BEGIN

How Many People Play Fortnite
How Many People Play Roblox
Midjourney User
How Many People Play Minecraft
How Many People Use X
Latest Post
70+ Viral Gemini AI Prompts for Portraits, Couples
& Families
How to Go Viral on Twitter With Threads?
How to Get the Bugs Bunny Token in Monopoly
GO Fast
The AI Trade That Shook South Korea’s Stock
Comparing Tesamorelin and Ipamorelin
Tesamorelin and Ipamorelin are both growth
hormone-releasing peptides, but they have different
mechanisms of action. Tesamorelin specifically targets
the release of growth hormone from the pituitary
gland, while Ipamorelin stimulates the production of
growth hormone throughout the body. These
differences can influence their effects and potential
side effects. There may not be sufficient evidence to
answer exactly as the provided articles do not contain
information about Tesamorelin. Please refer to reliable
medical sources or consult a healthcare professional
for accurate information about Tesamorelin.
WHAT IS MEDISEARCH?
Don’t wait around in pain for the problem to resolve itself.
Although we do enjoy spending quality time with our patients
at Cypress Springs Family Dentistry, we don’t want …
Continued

END
BEGIN

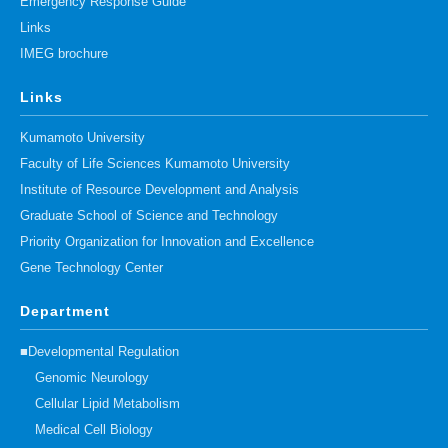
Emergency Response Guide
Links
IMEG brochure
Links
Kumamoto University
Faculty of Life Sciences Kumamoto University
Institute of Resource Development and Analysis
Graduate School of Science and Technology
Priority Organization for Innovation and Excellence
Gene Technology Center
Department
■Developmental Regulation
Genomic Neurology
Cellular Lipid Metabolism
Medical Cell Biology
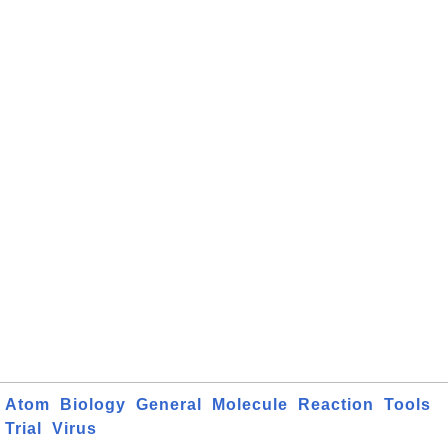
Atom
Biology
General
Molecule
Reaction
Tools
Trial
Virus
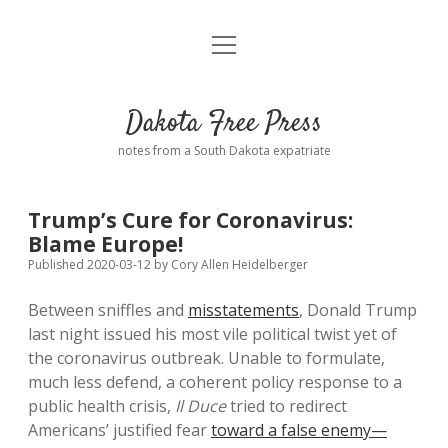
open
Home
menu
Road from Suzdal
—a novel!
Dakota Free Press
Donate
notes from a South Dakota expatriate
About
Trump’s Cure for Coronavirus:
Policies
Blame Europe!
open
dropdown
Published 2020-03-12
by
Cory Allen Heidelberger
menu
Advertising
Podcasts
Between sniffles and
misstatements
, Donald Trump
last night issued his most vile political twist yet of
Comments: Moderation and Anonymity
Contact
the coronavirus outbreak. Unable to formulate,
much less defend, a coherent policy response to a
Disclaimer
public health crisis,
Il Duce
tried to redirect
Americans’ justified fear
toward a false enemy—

END
BEGIN

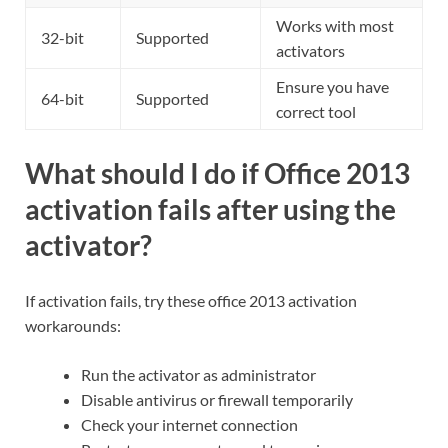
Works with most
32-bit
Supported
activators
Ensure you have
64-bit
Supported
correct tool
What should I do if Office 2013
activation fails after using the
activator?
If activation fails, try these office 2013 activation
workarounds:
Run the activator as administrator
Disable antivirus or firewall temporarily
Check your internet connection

END

_Try it_
Among the lines above, repeat exactly those from the line with "Comments: Moderation and Anonymity" to the line with "toward a false enemy—", counting both ends.

_Expected output_
Comments: Moderation and Anonymity
Contact
the coronavirus outbreak. Unable to formulate,
much less defend, a coherent policy response to a
Disclaimer
public health crisis,
Il Duce
tried to redirect
Americans’ justified fear
toward a false enemy—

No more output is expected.